You need to understand that you have to move on. It's very hard. Really. Very hard. Did I mention that it's hard?
You have every bit -- maybe more -- of the emotional work of someone who was conventionally married. Only you don't have the societal and legal support.
Give yourself the time to grieve. To be angry. To have regrets. And then, pick yourself up and work on starting over, of establishing your own life anew. I'm not going to give you a timeline, but I am going to point out that it's realistic to start moving on meaningfully after a year or so. If you happen to need more time, that's okay. But if three or five years have passed and you're still stuck emotionally, consider getting professional help.
Moving on is not easy. I've now been divorced for five years. My ex left me for another woman, and there are some aspects of that I'm still not completely over. The important thing is that I've established a new life for myself. I chose to move 800 miles away to a new city, and while it hasn't been completely smooth, it's been good. I have a new life.
It's my firm belief that everyone can have a new life. The details will differ from person to person, but it's completely possible.
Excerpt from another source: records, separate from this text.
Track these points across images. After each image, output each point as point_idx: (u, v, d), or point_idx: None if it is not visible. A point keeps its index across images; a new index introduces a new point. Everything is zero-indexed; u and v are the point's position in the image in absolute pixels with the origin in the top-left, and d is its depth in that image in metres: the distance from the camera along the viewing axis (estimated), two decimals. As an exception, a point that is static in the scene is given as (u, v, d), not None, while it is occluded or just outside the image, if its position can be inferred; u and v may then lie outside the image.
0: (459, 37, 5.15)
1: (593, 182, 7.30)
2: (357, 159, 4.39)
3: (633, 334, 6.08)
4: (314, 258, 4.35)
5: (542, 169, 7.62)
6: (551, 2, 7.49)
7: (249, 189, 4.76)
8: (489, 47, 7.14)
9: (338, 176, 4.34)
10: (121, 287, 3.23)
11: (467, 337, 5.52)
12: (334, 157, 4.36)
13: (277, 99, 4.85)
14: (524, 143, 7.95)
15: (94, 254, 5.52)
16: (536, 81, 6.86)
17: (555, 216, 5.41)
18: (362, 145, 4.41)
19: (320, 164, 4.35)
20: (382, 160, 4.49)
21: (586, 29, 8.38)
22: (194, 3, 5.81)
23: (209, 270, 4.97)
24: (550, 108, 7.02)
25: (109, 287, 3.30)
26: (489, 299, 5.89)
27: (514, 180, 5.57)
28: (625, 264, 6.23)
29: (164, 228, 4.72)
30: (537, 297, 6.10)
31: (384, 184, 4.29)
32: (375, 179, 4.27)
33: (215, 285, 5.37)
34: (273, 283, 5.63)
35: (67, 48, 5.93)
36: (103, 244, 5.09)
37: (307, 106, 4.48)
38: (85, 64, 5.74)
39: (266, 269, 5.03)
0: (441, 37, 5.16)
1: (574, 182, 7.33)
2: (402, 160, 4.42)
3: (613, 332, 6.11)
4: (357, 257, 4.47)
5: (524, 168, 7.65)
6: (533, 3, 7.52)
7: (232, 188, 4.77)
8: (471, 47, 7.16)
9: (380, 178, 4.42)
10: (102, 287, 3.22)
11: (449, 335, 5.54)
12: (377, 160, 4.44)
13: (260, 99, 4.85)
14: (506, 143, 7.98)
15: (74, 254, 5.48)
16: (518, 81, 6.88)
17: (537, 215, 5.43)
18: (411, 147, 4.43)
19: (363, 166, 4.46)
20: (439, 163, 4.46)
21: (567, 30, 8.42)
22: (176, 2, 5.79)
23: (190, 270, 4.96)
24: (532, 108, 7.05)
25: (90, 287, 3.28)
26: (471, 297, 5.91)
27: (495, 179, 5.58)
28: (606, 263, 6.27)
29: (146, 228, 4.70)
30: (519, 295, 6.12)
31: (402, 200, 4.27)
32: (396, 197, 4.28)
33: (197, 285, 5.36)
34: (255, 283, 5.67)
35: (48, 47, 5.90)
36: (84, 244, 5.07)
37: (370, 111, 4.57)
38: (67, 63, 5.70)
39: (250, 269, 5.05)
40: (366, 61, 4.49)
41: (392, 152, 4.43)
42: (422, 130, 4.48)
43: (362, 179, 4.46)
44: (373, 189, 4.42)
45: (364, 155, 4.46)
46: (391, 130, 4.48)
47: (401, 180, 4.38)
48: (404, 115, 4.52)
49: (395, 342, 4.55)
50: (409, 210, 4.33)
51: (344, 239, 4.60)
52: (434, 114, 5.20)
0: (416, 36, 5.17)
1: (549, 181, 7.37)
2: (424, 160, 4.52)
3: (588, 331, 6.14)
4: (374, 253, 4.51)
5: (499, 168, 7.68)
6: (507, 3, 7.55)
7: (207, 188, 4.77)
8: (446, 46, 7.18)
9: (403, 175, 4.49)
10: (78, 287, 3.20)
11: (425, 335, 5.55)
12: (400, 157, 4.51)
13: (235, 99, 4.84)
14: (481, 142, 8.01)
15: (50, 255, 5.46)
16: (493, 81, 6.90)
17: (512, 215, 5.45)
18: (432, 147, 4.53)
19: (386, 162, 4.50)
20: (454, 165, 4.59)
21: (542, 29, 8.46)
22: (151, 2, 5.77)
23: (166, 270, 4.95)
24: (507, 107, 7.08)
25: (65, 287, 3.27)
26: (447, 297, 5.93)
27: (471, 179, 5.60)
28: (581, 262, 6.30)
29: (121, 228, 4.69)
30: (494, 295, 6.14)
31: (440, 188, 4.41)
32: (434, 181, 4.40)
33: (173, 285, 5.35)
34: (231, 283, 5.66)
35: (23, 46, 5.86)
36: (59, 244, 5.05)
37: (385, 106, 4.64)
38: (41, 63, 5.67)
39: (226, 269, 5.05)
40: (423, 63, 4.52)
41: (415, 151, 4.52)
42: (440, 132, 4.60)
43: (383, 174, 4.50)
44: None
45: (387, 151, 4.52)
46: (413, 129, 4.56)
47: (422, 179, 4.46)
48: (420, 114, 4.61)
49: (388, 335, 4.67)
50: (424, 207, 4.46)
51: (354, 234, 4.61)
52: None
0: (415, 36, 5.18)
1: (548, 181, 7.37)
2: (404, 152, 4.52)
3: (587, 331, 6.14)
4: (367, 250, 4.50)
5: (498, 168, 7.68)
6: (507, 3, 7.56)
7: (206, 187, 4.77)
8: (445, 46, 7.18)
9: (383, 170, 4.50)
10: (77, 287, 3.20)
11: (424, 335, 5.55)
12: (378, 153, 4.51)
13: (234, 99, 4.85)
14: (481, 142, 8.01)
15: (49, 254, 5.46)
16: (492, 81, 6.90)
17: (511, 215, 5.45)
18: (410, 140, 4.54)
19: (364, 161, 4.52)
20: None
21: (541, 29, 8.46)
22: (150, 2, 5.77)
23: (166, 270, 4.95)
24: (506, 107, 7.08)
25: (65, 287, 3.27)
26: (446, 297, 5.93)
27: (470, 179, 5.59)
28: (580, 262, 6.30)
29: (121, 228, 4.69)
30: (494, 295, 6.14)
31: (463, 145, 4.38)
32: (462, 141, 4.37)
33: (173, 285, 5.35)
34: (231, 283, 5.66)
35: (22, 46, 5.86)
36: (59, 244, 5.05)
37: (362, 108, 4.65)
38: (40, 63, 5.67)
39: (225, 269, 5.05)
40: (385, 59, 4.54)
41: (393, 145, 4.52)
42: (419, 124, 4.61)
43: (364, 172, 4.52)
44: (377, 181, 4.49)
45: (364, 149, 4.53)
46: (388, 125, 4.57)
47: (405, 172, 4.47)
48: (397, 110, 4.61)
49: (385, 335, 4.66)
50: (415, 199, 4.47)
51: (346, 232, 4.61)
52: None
Let yourself hurt. Let yourself wallow in this as you need. Personally, I found that a bottle of wine many nights was quite useful. Do what works for you. Eventually the strongest emotions will fade, and you'll move on in our own way.
Much love and support.
SheilaT
DuaneBidoux
(4,198 posts)And here is one thing I must warn you about: it will hurt for a very long time--and depending on your personality (if it is like mine) you may have to deal with the conclusion that if it was "true love" you will never completely recover.
Without drawing any conclusions about your relationship let me say that if you do not have kids involved be grateful--that is what has kept my ex-wife and I tangled together even when I desperately needed to get away.
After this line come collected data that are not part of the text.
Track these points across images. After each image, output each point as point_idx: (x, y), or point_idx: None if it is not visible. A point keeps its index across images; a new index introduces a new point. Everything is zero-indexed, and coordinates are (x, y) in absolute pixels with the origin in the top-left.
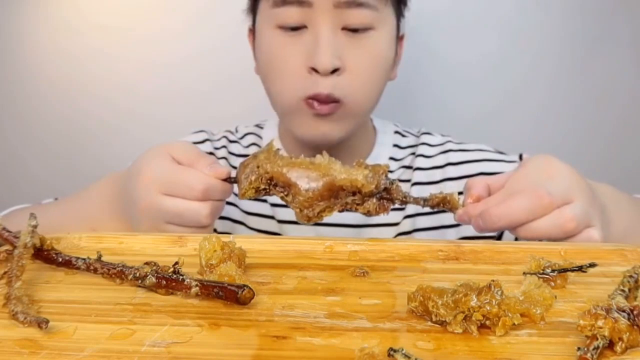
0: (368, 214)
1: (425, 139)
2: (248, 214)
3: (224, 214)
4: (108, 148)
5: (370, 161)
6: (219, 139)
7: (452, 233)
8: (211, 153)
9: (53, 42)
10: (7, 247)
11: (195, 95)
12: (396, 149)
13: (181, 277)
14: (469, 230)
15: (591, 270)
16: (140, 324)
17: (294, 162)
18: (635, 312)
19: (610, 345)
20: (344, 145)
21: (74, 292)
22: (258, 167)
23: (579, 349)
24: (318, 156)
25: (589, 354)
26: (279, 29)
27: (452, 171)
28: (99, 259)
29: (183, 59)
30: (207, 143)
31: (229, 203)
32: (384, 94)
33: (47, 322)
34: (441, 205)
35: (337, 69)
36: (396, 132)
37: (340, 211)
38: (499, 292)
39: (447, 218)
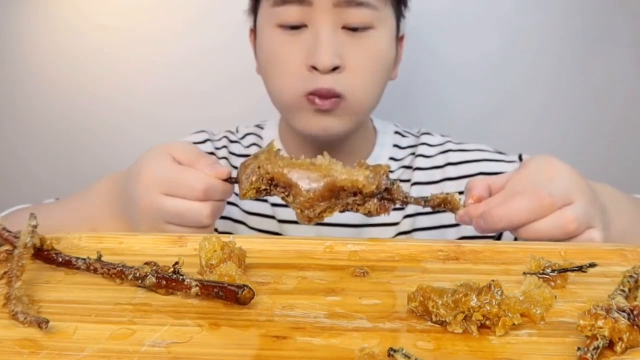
0: (369, 214)
1: (425, 139)
2: (249, 214)
3: (224, 213)
4: (108, 148)
5: (370, 161)
6: (219, 139)
7: (451, 232)
8: (212, 153)
9: (53, 42)
10: (7, 247)
11: (195, 95)
12: (396, 149)
13: (181, 277)
14: (468, 229)
15: (591, 270)
16: (140, 324)
17: (294, 162)
18: (635, 312)
19: (610, 345)
20: (345, 146)
21: (74, 292)
22: (259, 167)
23: (579, 349)
24: (319, 157)
25: (589, 354)
26: (279, 28)
27: (451, 171)
28: (99, 259)
29: (183, 59)
30: (208, 143)
31: (229, 203)
32: (384, 94)
33: (47, 322)
34: (442, 205)
35: (337, 67)
36: (396, 132)
37: (341, 212)
38: (499, 292)
39: (447, 218)
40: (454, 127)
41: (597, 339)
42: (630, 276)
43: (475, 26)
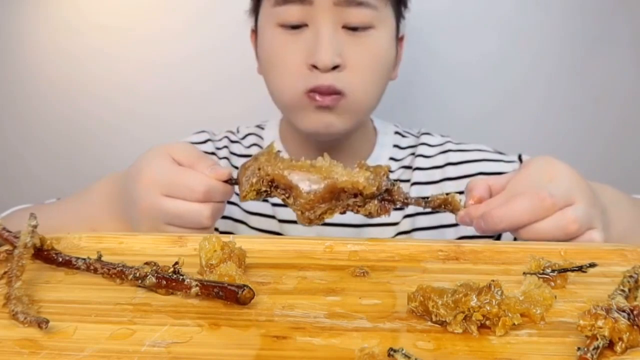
0: (369, 215)
1: (425, 139)
2: (249, 214)
3: (225, 213)
4: (108, 148)
5: (370, 162)
6: (220, 139)
7: (451, 232)
8: (213, 153)
9: (53, 42)
10: (7, 247)
11: (195, 95)
12: (396, 149)
13: (181, 277)
14: (468, 229)
15: (591, 270)
16: (140, 324)
17: (295, 164)
18: (635, 312)
19: (610, 345)
20: (345, 146)
21: (74, 292)
22: (259, 169)
23: (579, 349)
24: (319, 158)
25: (589, 354)
26: (280, 28)
27: (451, 171)
28: (99, 259)
29: (183, 59)
30: (209, 143)
31: (230, 202)
32: (384, 94)
33: (47, 322)
34: (442, 206)
35: (337, 65)
36: (396, 132)
37: (341, 213)
38: (499, 292)
39: (447, 217)
40: (454, 127)
41: (597, 339)
42: (630, 276)
43: (475, 26)
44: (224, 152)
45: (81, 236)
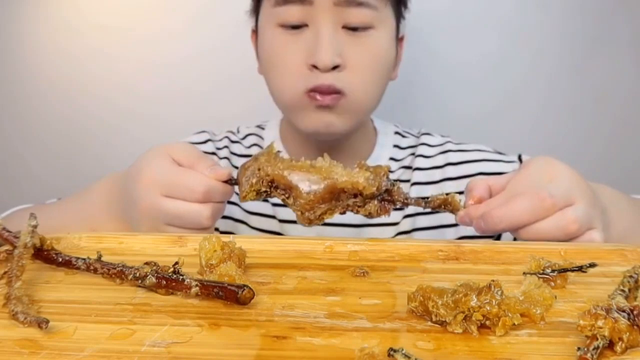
0: (369, 215)
1: (424, 139)
2: (249, 214)
3: (225, 213)
4: (108, 148)
5: (370, 162)
6: (220, 139)
7: (451, 232)
8: (213, 153)
9: (53, 42)
10: (7, 247)
11: (195, 95)
12: (396, 149)
13: (181, 277)
14: (468, 229)
15: (591, 270)
16: (140, 324)
17: (294, 164)
18: (635, 312)
19: (610, 345)
20: (345, 146)
21: (74, 292)
22: (259, 169)
23: (579, 349)
24: (319, 159)
25: (589, 354)
26: (280, 28)
27: (451, 171)
28: (99, 259)
29: (183, 59)
30: (210, 143)
31: (230, 202)
32: (384, 94)
33: (47, 322)
34: (442, 206)
35: (337, 65)
36: (396, 132)
37: (341, 213)
38: (499, 292)
39: (447, 217)
40: (454, 127)
41: (597, 339)
42: (630, 276)
43: (475, 26)
44: (224, 152)
45: (81, 236)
My ex wife left me after a 24 year marriage. We lived in Houston during all that time and I continued to stay there for 3 more years after the divorce. Unfortunately we would have sex every 4 to 6 to whatever months apart and I realize now that it happened when she got horny (and apparently for no other reason). I also realized gradually that it was harming me a lot more than her because in reality I was always hoping that somehow this meant she would be wanting me back or I was hoping that one "magical" night together would bring us back together.
Eventually I simply had to leave Houston to really begin to heal--perhaps the only thing that will help you get over your SO will be to physically put as much distance between you and that person. Now I have come to accept that there is a certain place deep inside however that will always be tender and somewhat bruised.
Good luck and although I'm not going to tell you to abstain I would say be very cautious of the booze and other drugs until you are a lot farther down the road toward healing!